#### Texte fourni

Article rédigé par Bertrand de Belval*, le 12 avril 2007
Le procès de l'assassin présumé de la petite Jeanne-Marie et de Julie, s'est ouvert ce mardi 10 avril, pour de longues semaines. Si la justice sera positivement rendue à l'issue de ce qui va sans aucun doute être une épreuve indicible pour les familles et les proches des victimes, elle ne pourra pas combler le vide créé par ces meurtres.
Les premières impressions d'audiences font déjà ressortir l'atroce barbarie des faits – l'addition des mots n'étant même pas assez forte pour décrire la réalité.
Ce procès coïncide avec la fin de la campagne présidentielle. Tel un signe du destin ou de la Providence, ce procès vient alors que les questions de justice n'ont pas été au cœur des projets de candidats. Il n'est pas exagéré de dire que la justice a même été absente du débat. Outreau est déjà loin...
Retour à la vraie vie
La campagne électorale a permis de diffuser des messages à des clientèles diverses et variées en promettant aux uns et aux autres un avoir meilleur. Or ce procès va nous ramener au point de départ de la politique, à la vie dans sa simplicité la plus absolue. Au départ en effet, il s'agit de pouvoir vivre, d'être reconnu en tant qu'être, libre de vivre, humblement. Pour un enfant, vivre, c'est faire du vélo, jouer de la musique, s'amuser avec ses amis, entourer ses parents, frères et sœurs, etc. Pour des parents, c'est voir ses enfants grandir physiquement et moralement, etc. Dans un État, vivre, c'est rencontrer l'autre, ici ou là, à la boulangerie, sur le terrain de sport...
Bref, vivre, c'est voir en chacun une personne à la fois singulière et donc différente, mais surtout unique. Ce visage face à moi n'est pas le néant. Ce fut, par exemple, Jeanne-Marie. Qui n'est plus, là, en chair et en os, alors que son visage demeure celui de l'innocence.
Tout chef de l'État que sera le candidat élu, il demeurera un alter ego en humanité.
Durant cette campagne, nous aurions aimé une présence forte, des personnalités qui témoignent un ancrage dans cette humanité qui est la terre glaise de notre quotidien. Il ne suffit de prétendre incarner une nation, il faut d'abord incarner l'homme intégral pour reprendre une expression de Maritain souvent citée ces derniers temps par le Saint-Père.
Il ne suffit pas d'invoquer une conscience, il importe de puiser au cœur de cette conscience de l'être, dans ce silence intérieur qui arrime au mystère de la vie. Nous avons eu des discours, des petites phrases, etc., mais le supplément d'âme n'a pas pu émerger. Les postures paraissent convenues, il s'agit de plaire. Sans aucun doute. Mais est-ce suffisant ? Ne convient-il pas aussi d'émouvoir, au sens le plus profond, c'est-à-dire de toucher le cœur de chacun, de susciter une authentique charité qui n'est rien d'autre que la manifestation du service ?

########
#### Données fournies

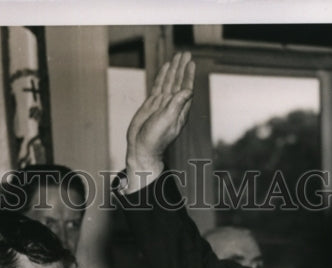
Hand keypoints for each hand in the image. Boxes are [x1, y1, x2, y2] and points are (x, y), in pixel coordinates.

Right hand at [125, 52, 195, 179]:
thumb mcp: (167, 120)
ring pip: (168, 82)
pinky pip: (158, 87)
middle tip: (186, 53)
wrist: (141, 148)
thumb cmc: (155, 139)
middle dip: (182, 68)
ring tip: (177, 56)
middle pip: (178, 82)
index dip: (188, 75)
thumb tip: (188, 90)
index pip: (186, 88)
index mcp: (179, 110)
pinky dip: (161, 77)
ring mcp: (161, 105)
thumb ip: (177, 105)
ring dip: (173, 69)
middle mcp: (172, 106)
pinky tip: (165, 68)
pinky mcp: (151, 105)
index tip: (191, 63)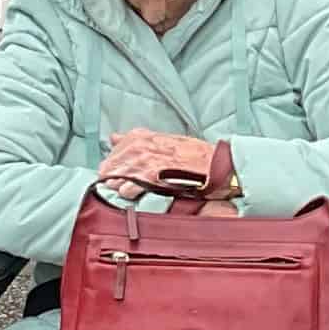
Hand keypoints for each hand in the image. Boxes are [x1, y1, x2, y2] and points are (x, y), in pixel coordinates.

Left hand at [99, 128, 226, 194]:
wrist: (223, 166)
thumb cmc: (200, 157)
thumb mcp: (170, 142)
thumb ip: (142, 140)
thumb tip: (115, 137)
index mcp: (155, 137)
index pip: (125, 142)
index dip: (115, 155)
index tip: (108, 166)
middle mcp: (155, 145)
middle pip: (123, 155)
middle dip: (112, 168)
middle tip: (106, 180)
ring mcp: (159, 160)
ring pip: (129, 168)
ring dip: (118, 179)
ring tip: (113, 187)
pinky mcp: (165, 175)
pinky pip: (141, 180)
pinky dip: (131, 186)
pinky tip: (126, 192)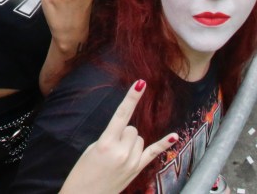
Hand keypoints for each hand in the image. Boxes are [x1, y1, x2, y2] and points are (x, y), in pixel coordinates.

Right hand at [60, 81, 177, 193]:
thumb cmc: (83, 173)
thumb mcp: (92, 149)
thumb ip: (109, 137)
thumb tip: (124, 130)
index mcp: (106, 143)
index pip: (122, 115)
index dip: (131, 98)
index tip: (140, 83)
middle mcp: (122, 152)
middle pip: (133, 129)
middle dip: (123, 133)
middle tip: (111, 146)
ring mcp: (132, 162)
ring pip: (140, 139)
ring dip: (131, 142)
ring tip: (117, 155)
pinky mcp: (137, 170)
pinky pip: (153, 153)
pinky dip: (164, 144)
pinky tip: (174, 136)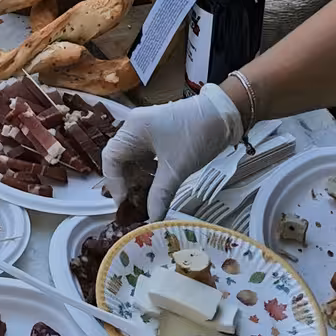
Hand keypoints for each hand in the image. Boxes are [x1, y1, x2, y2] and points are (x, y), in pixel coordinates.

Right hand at [103, 86, 244, 217]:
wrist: (224, 116)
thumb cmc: (196, 136)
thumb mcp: (177, 169)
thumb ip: (160, 195)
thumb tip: (151, 220)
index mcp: (133, 129)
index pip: (110, 158)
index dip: (114, 183)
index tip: (125, 203)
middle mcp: (135, 127)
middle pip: (120, 159)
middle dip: (126, 184)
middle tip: (133, 206)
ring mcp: (147, 130)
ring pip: (133, 160)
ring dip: (138, 180)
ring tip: (144, 201)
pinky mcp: (159, 135)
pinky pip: (145, 157)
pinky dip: (148, 174)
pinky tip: (156, 188)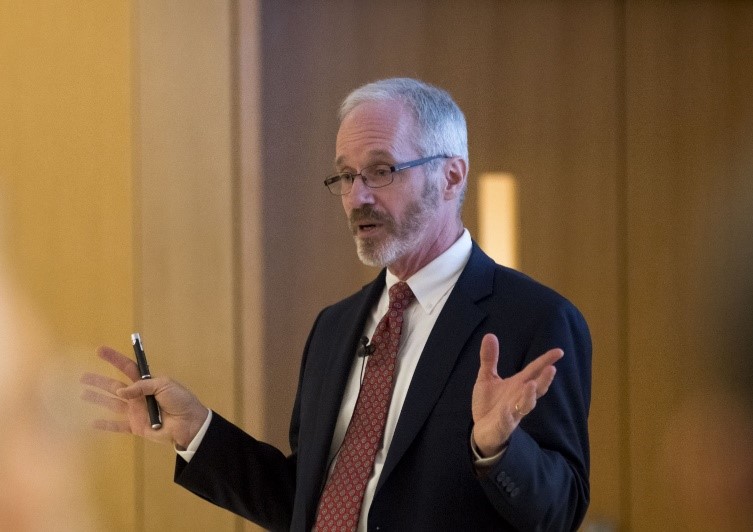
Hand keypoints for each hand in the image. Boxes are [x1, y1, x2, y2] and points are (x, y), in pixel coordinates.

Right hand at [80, 346, 208, 448]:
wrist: (188, 424)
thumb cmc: (180, 401)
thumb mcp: (164, 386)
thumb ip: (142, 386)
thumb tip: (121, 392)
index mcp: (147, 383)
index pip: (127, 368)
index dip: (114, 359)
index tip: (100, 351)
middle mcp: (138, 396)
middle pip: (115, 387)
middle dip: (99, 381)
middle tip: (82, 377)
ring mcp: (136, 412)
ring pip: (112, 404)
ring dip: (97, 399)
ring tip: (82, 395)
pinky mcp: (136, 427)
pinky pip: (118, 426)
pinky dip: (105, 425)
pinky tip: (92, 422)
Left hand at [471, 333, 562, 456]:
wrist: (482, 431)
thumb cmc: (489, 404)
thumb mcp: (487, 378)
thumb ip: (489, 358)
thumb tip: (489, 335)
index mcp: (518, 385)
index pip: (534, 371)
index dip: (546, 361)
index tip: (559, 352)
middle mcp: (519, 398)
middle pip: (536, 389)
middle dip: (544, 380)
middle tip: (552, 369)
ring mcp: (513, 413)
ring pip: (525, 406)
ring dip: (529, 397)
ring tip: (531, 385)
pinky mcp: (502, 426)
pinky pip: (507, 421)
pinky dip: (508, 416)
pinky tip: (507, 410)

########

D'après le texte fourni, quel jour le procès s'est-il ouvert ?

Le mardi 10 avril.